## [Ziel der Übung]
Gib aus dem Text über die Abrechnung von DRG-Fallpauschalen die Stelle zwischen „Der Fallpauschalenkatalog ist“ und „zahlende Vergütung errechnet.“ einschließlich Wort für Wort aus.

## [Vorliegender Text]
== == ==

Bei Krankenhäusern, die – wie dasjenige der Klägerin – dem DRG-Vergütungssystem unterliegen (vgl. § 17b Abs. 1 Satz 1 KHG), werden gemäß § 7 Abs. 1 Satz 1 KHEntgG die allgemeinen Krankenhausleistungen gegenüber den Patienten oder ihren Kostenträgern mit verschiedenen, dort aufgezählten Entgelten abgerechnet. Hier geht es um die Abrechnung von Fallpauschalen nach dem auf Bundesebene vereinbarten Entgeltkatalog (§ 7 Abs. 1 Satz 1 Nr. 1 in Verbindung mit § 9 KHEntgG). Diese Fallpauschalen einschließlich der Bewertungsrelationen sowie Regelungen zur Grenzverweildauer und der in Abhängigkeit von diesen zusätzlich zu zahlenden Entgelte oder vorzunehmenden Abschläge haben nach § 9 Abs. 1 Satz 1 Nr. 1 KHEntgG die Spitzenverbände der Krankenkassen, der Verband der privaten Krankenversicherung und die Deutschen Krankenhausgesellschaft zu vereinbaren. Bei der Vereinbarung sind die Vorgaben des § 17b Abs. 1 Satz 1, Abs. 2 Satz 1 KHG zu beachten, wonach ein durchgängiges, leistungsorientiertes und pauschalierendes Vergütungssystem auf der Grundlage von DRG einzuführen und jährlich weiterzuentwickeln sowie anzupassen ist, insbesondere an medizinische Entwicklungen, Kostenentwicklungen, Verweildauerverkürzungen und Leistungsverlagerungen zu und von anderen Versorgungsbereichen. Für das hier im Streit stehende Jahr sind die Vertragsparteien diesem Regelungsauftrag mit dem Fallpauschalenkatalog in Anlage 1 der FPV 2006 nachgekommen.

Der Fallpauschalenkatalog ist nach DRG geordnet. Dabei erfolgt die Zuordnung eines bestimmten Behandlungsfalles zu einer DRG in zwei Schritten: Zunächst werden die Diagnosen nach der Internationalen Klassifikation für Krankheiten (ICD) in der vom Deutschen Institut für medizinische Dokumentation und Information (DIMDI) herausgegebenen deutschen Fassung und die Behandlung nach dem ebenfalls vom DIMDI herausgegebenen Operationen- und Prozedurenschlüssel (OPS) verschlüsselt (§ 301 Abs. 2 SGB V). Sodann werden in einem zweiten Schritt anhand dieser Kodes mithilfe eines vom Institut für das Entgeltsystem im Krankenhaus (InEK) zertifizierten Software-Programms (Goupers) die DRG-Fallpauschale sowie die dafür zu zahlende Vergütung errechnet.

== == ==

## [Aufgeführte Einträge]
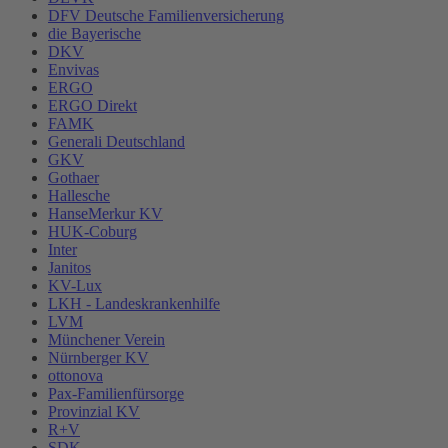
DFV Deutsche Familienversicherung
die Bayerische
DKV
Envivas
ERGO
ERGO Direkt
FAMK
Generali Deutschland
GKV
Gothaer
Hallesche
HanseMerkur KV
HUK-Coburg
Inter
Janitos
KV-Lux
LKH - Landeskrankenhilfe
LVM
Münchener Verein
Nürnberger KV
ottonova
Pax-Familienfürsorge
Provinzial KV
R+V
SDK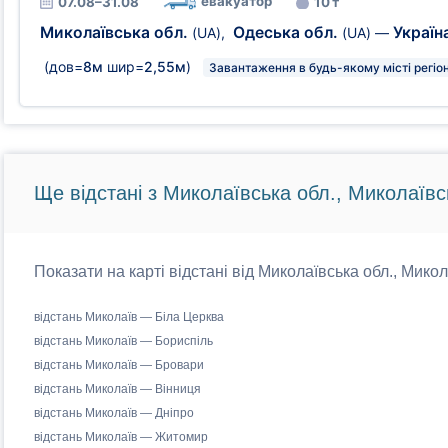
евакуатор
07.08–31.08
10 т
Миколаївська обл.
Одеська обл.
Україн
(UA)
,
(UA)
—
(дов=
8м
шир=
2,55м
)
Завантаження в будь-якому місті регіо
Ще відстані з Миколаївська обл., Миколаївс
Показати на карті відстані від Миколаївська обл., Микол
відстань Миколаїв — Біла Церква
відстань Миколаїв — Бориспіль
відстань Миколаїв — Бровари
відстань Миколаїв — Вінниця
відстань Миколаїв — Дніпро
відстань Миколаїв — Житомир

== == ==

## [Ergebnis der Aufgabe]
Der Fallpauschalenkatalog ist nach DRG geordnet. Dabei erfolgt die Zuordnung eines bestimmten Behandlungsfalles zu einer DRG in zwei Schritten: Zunächst werden die Diagnosen nach der Internationalen Klassifikation für Krankheiten (ICD) in der vom Deutschen Institut für medizinische Dokumentation und Information (DIMDI) herausgegebenen deutschen Fassung und die Behandlung nach dem ebenfalls vom DIMDI herausgegebenen Operationen- und Prozedurenschlüssel (OPS) verschlüsselt (§ 301 Abs. 2 SGB V). Sodann werden in einem zweiten Schritt anhand dieser Kodes mithilfe eines vom Institut für das Entgeltsystem im Krankenhaus (InEK) zertifizierten Software-Programms (Goupers) die DRG-Fallpauschale sowie die dafür zu zahlende Vergütung errechnet.